- [Your objective] Could you set down every entry below exactly as it is?

- [Provided data]
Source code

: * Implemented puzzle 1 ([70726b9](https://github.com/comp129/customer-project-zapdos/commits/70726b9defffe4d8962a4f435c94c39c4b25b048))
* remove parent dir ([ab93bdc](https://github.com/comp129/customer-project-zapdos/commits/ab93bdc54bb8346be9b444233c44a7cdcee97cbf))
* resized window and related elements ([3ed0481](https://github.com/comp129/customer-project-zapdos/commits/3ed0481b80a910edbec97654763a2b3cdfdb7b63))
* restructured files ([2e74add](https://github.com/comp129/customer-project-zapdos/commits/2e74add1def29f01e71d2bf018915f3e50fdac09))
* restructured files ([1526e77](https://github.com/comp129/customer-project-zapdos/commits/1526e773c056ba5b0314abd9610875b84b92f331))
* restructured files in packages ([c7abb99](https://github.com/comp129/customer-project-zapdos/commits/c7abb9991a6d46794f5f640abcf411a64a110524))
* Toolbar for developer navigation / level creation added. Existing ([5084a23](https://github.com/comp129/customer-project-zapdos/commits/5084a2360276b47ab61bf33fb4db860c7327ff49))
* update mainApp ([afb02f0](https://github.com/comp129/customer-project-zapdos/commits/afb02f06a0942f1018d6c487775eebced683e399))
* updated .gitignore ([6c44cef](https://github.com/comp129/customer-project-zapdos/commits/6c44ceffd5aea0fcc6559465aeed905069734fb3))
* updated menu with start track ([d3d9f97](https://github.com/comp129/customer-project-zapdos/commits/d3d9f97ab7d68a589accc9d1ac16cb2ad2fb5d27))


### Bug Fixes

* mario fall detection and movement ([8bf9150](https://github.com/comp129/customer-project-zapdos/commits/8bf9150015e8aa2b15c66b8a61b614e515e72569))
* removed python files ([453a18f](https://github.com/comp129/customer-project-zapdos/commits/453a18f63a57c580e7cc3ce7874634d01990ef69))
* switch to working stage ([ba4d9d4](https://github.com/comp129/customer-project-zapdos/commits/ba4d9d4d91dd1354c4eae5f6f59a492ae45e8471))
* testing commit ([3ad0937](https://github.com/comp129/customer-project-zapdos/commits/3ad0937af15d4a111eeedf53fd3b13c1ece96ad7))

- [Finished task]
Source code

: * Implemented puzzle 1 ([70726b9](https://github.com/comp129/customer-project-zapdos/commits/70726b9defffe4d8962a4f435c94c39c4b25b048))
* remove parent dir ([ab93bdc](https://github.com/comp129/customer-project-zapdos/commits/ab93bdc54bb8346be9b444233c44a7cdcee97cbf))
* resized window and related elements ([3ed0481](https://github.com/comp129/customer-project-zapdos/commits/3ed0481b80a910edbec97654763a2b3cdfdb7b63))
* restructured files ([2e74add](https://github.com/comp129/customer-project-zapdos/commits/2e74add1def29f01e71d2bf018915f3e50fdac09))
* restructured files ([1526e77](https://github.com/comp129/customer-project-zapdos/commits/1526e773c056ba5b0314abd9610875b84b92f331))
* restructured files in packages ([c7abb99](https://github.com/comp129/customer-project-zapdos/commits/c7abb9991a6d46794f5f640abcf411a64a110524))
* Toolbar for developer navigation / level creation added. Existing ([5084a23](https://github.com/comp129/customer-project-zapdos/commits/5084a2360276b47ab61bf33fb4db860c7327ff49))
* update mainApp ([afb02f0](https://github.com/comp129/customer-project-zapdos/commits/afb02f06a0942f1018d6c487775eebced683e399))
* updated .gitignore ([6c44cef](https://github.com/comp129/customer-project-zapdos/commits/6c44ceffd5aea0fcc6559465aeed905069734fb3))
* updated menu with start track ([d3d9f97](https://github.com/comp129/customer-project-zapdos/commits/d3d9f97ab7d68a589accc9d1ac16cb2ad2fb5d27))


### Bug Fixes

* mario fall detection and movement ([8bf9150](https://github.com/comp129/customer-project-zapdos/commits/8bf9150015e8aa2b15c66b8a61b614e515e72569))
* removed python files ([453a18f](https://github.com/comp129/customer-project-zapdos/commits/453a18f63a57c580e7cc3ce7874634d01990ef69))
* switch to working stage ([ba4d9d4](https://github.com/comp129/customer-project-zapdos/commits/ba4d9d4d91dd1354c4eae5f6f59a492ae45e8471))
* testing commit ([3ad0937](https://github.com/comp129/customer-project-zapdos/commits/3ad0937af15d4a111eeedf53fd3b13c1ece96ad7))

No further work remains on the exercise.